> _Exercise description_: Records follow. Select each line holding "median".
===
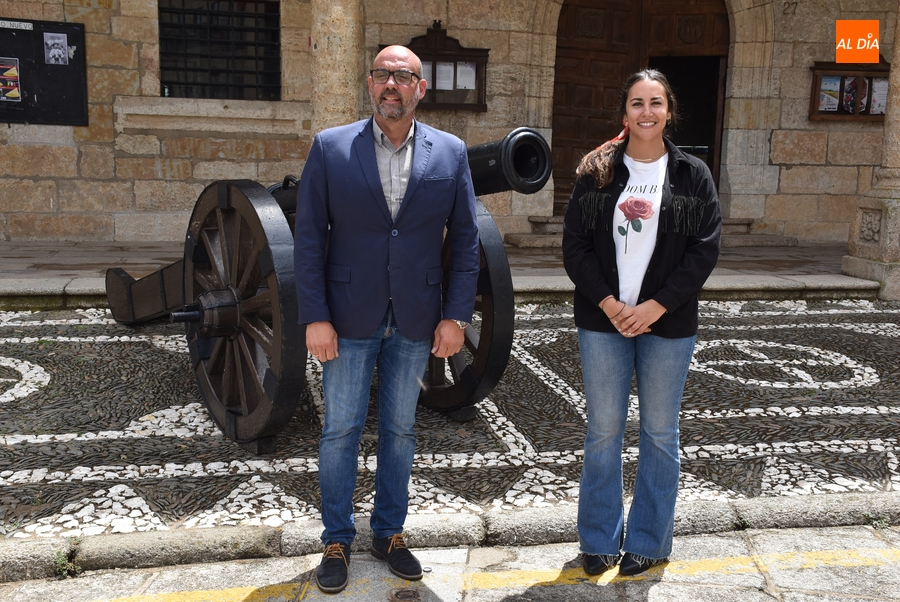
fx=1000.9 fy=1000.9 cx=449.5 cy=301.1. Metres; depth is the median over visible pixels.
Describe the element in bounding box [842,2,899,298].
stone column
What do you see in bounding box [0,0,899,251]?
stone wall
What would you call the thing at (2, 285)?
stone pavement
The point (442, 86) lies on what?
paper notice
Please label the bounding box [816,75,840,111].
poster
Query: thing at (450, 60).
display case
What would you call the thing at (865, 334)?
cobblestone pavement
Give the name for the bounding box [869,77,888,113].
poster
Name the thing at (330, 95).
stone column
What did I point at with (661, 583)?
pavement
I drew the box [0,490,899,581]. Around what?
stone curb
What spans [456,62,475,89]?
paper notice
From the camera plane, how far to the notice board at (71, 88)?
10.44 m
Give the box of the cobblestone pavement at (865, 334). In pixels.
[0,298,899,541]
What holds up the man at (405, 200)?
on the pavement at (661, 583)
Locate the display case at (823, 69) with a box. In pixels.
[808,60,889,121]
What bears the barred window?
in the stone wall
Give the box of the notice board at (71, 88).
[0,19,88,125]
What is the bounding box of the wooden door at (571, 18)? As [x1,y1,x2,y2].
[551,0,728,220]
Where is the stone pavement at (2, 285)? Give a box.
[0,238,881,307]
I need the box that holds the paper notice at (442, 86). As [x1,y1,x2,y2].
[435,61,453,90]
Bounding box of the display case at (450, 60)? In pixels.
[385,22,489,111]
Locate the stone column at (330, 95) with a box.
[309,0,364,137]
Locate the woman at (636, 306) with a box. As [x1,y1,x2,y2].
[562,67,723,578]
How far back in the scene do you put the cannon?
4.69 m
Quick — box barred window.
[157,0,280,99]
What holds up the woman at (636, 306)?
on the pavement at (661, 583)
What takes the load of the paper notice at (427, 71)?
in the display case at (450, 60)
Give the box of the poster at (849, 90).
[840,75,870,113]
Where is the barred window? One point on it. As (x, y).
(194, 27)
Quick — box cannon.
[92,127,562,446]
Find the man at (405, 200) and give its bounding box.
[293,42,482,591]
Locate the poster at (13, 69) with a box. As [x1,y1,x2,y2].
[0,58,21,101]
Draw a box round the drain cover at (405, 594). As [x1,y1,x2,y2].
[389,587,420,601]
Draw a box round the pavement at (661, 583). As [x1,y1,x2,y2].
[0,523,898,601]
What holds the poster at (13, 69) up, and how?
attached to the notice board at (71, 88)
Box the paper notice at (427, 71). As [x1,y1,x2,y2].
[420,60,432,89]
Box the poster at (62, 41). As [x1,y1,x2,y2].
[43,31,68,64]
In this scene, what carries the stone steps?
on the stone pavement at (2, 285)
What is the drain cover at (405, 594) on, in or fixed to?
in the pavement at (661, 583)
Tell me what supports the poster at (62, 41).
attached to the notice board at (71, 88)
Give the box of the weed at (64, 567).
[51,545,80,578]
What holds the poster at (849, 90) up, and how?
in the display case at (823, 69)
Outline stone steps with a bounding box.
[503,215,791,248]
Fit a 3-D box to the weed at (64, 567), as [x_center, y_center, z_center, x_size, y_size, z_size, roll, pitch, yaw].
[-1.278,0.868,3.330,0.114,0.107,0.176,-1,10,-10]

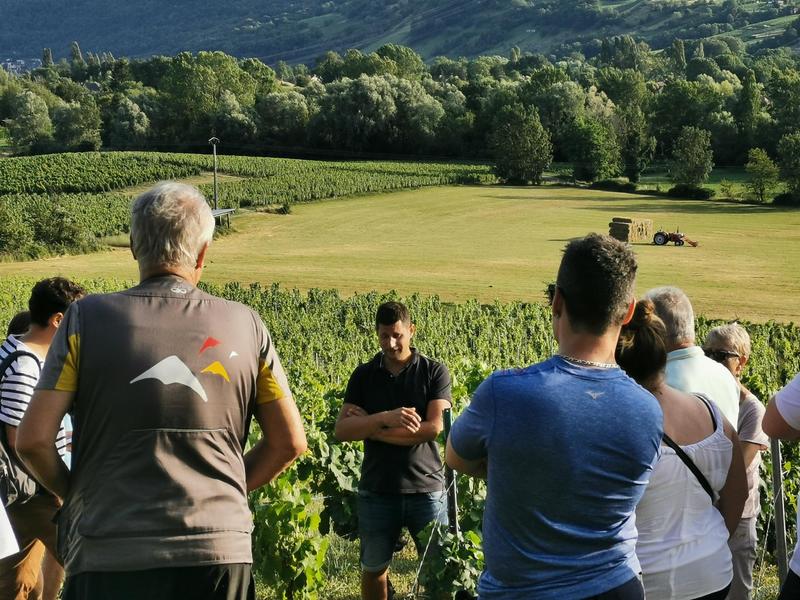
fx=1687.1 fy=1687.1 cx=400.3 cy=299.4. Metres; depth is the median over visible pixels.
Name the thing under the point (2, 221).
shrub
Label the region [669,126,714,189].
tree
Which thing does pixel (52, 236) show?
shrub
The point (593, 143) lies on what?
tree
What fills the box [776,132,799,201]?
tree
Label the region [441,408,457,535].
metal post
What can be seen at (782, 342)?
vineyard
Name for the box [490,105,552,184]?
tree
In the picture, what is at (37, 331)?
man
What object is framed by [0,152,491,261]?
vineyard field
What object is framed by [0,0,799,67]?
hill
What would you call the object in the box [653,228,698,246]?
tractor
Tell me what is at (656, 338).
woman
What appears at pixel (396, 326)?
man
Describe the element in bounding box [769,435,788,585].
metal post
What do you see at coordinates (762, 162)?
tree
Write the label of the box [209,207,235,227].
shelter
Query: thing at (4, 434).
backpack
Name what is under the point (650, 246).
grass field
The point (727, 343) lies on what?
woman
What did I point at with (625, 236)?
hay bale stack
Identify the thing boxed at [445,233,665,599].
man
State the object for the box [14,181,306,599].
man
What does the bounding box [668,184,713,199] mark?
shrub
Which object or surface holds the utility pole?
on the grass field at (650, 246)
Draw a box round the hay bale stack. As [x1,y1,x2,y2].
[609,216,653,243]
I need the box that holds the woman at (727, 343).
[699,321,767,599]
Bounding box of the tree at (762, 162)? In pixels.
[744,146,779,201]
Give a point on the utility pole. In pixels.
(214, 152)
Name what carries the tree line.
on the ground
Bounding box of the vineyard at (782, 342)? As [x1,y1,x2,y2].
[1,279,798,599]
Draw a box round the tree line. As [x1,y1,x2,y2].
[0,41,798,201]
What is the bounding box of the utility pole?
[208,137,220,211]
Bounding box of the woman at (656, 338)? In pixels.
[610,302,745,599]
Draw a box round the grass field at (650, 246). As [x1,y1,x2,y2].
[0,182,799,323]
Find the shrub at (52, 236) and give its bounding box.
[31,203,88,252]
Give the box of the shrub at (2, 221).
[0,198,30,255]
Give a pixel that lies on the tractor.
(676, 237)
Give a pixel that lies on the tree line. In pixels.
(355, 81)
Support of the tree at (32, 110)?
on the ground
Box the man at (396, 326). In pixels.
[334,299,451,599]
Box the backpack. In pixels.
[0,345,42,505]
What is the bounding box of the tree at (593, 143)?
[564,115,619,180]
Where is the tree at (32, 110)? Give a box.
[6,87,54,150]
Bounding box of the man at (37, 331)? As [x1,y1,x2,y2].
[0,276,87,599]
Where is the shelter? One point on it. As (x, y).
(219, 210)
===
> _Solution to the exercise_:
fx=1000.9 fy=1000.9 cx=449.5 cy=301.1. Metres; depth is the median over visible pixels.
fx=1687.1 fy=1687.1 cx=400.3 cy=299.4. Metres; depth is the median over visible pixels.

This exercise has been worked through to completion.